Velen die op de etiquette grote nadruk leggen, tonen weinig eerbied voor alles, hoe voortreffelijk ook, wat niet met hun gekunsteld standpunt overeenkomt. Dat is een verkeerde opvoeding. Kritische hovaardij en benepen exclusivisme worden daardoor bevorderd.

Eerbied voor anderen
Het kenmerk van ware beleefdheid is eerbied voor anderen. De wezenlijke, vruchtdragende opvoeding is die welke het medeleven op een brede basis stelt en algemene vriendelijkheid bevordert. De zogenaamde beschaving die jonge mensen geen eerbied voor hun ouders leert, die hen niet ontvankelijk maakt voor hun goede eigenschappen of verdraagzaam tegenover hun gebreken, en hulpvaardig in hun behoeften; die hen tegenover de jeugd en de ouderdom en de ongelukkigen niet toegewijd en vriendelijk, edelmoedig en hulpvaardig maakt, en beleefd tegen iedereen, is een mislukking. Werkelijke beschaving in gedachten en manieren wordt beter geleerd in de school van de Goddelijke Leraar, dan door het navolgen van gestelde regels. Zijn liefde die bezit neemt van het hart, verleent het karakter die beschaving, waardoor het op den duur gaat harmonieëren met Zijn karakter. Deze opvoeding verleent een hemelse waardigheid en adel.

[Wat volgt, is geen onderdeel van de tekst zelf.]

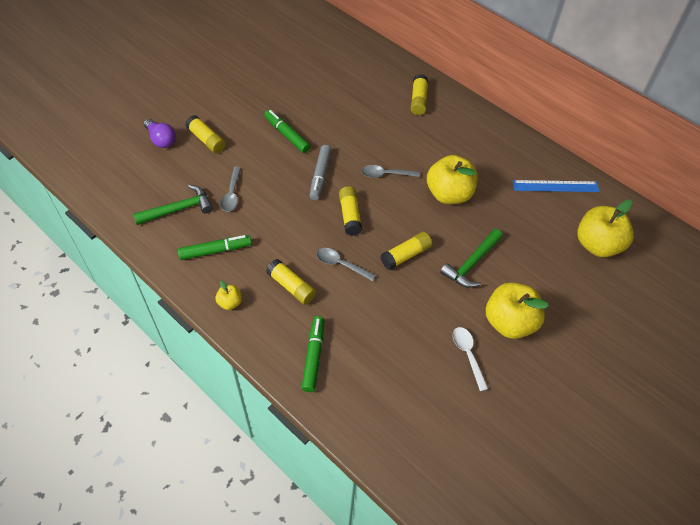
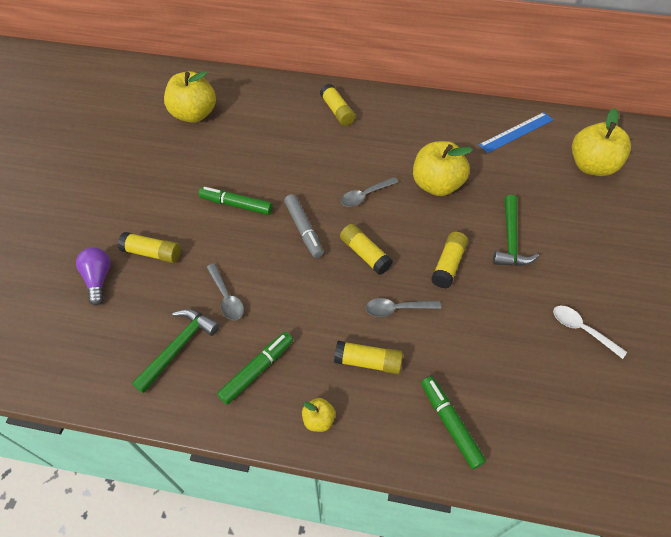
camera: 30 degrees left, 0 degrees up
(161, 140) = (98, 279): purple light bulb -> purple light bulb turned 120 degrees counterclockwise
(509, 322) = (587, 276): yellow apple -> yellow apple (194, 114)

Zij verleent innemendheid en beschaafde manieren, welke nooit geëvenaard kunnen worden door het oppervlakkige vernisje van de moderne maatschappij.

De Bijbel schrijft hoffelijkheid voor en men vindt daarin tal van voorbeelden van de onzelfzuchtige geest, beminnelijkheid, de innemendheid welke ware beleefdheid kenmerken. En toch zijn dat slechts weerkaatsingen van het karakter van Christus. Al de waarachtige goedheid en hoffelijkheid in de wereld, zelfs onder degenen die Zijn Naam niet erkennen, zijn uit Hem. En het is Zijn verlangen dat deze kenmerken in Zijn kinderen volmaakt worden weerspiegeld. Het is Zijn bedoeling dat de mensen in ons Zijn schoonheid zullen aanschouwen.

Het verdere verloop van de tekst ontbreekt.